In the listing below, the answer starts at the line that has "[742 165 809 272] (first image)" and stops after the line that has "[117 92 187 183]"; please repeat that part exactly and nothing more.

DATA SUPPLIED.
————————

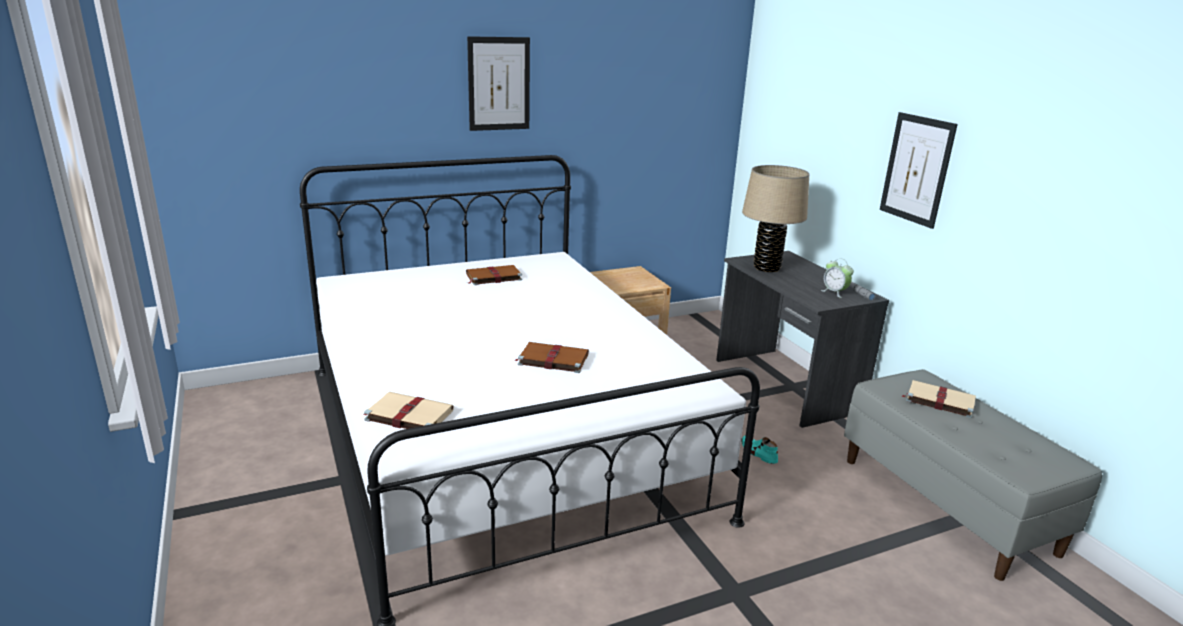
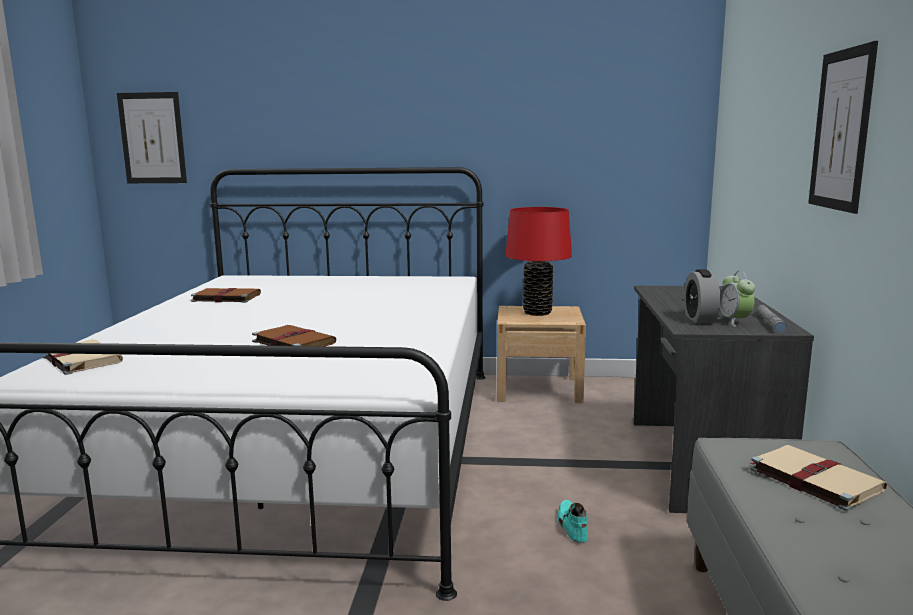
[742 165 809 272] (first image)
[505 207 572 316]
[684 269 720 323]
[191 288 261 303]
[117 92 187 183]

————————

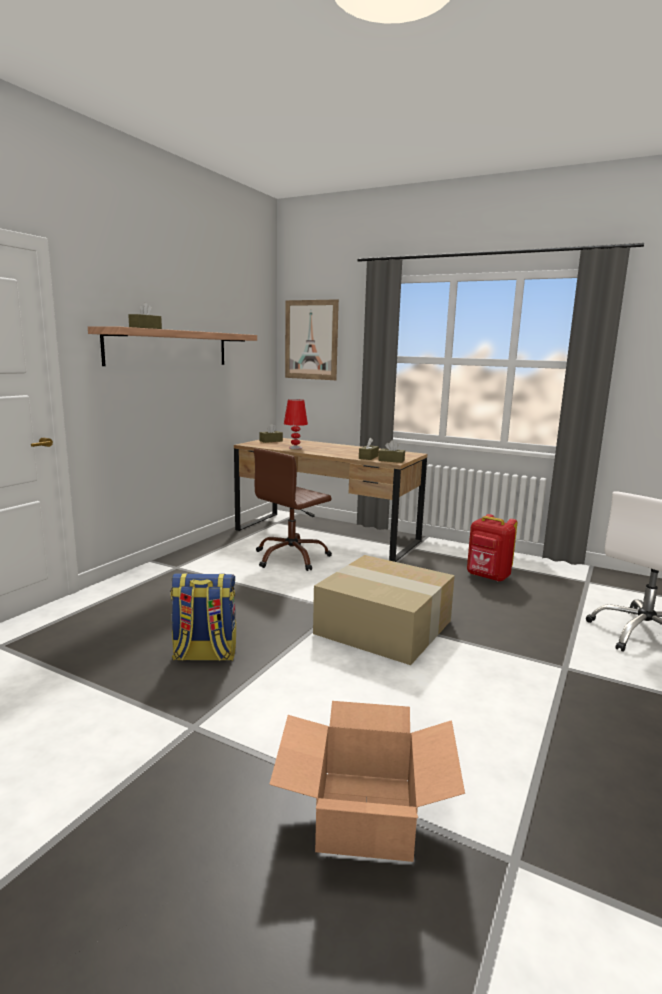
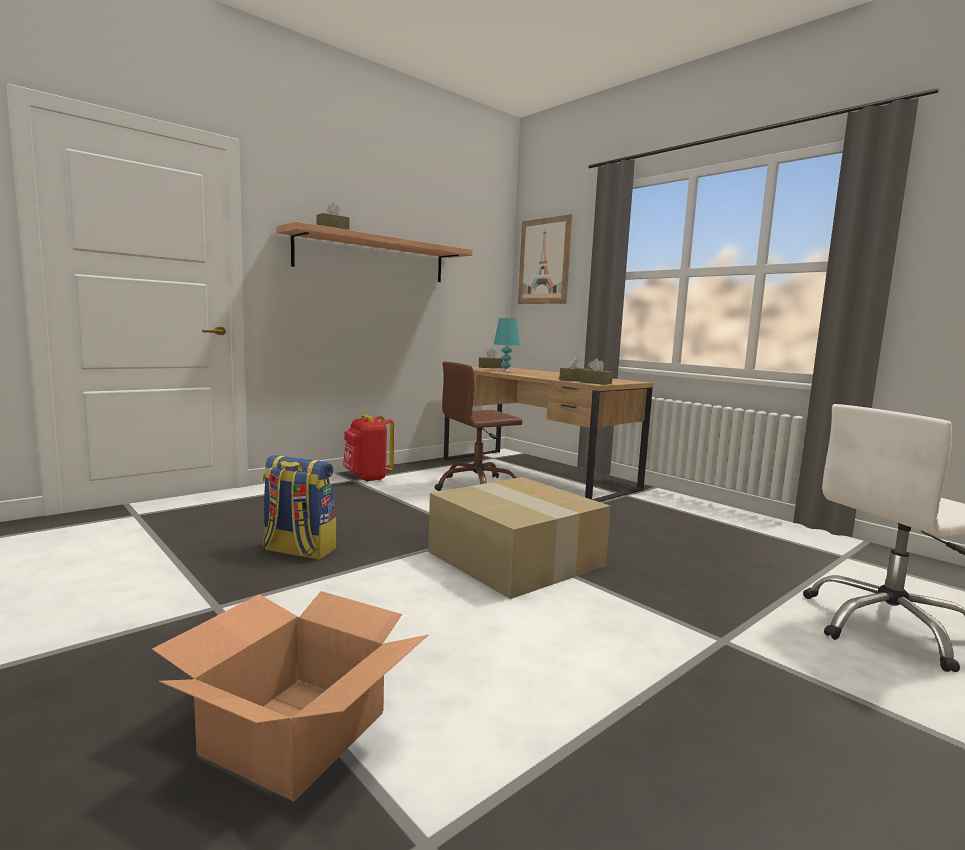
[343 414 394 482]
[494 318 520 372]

————————

RESPONSE BELOW.
[742 165 809 272] (first image)
[505 207 572 316]
[684 269 720 323]
[191 288 261 303]
[117 92 187 183]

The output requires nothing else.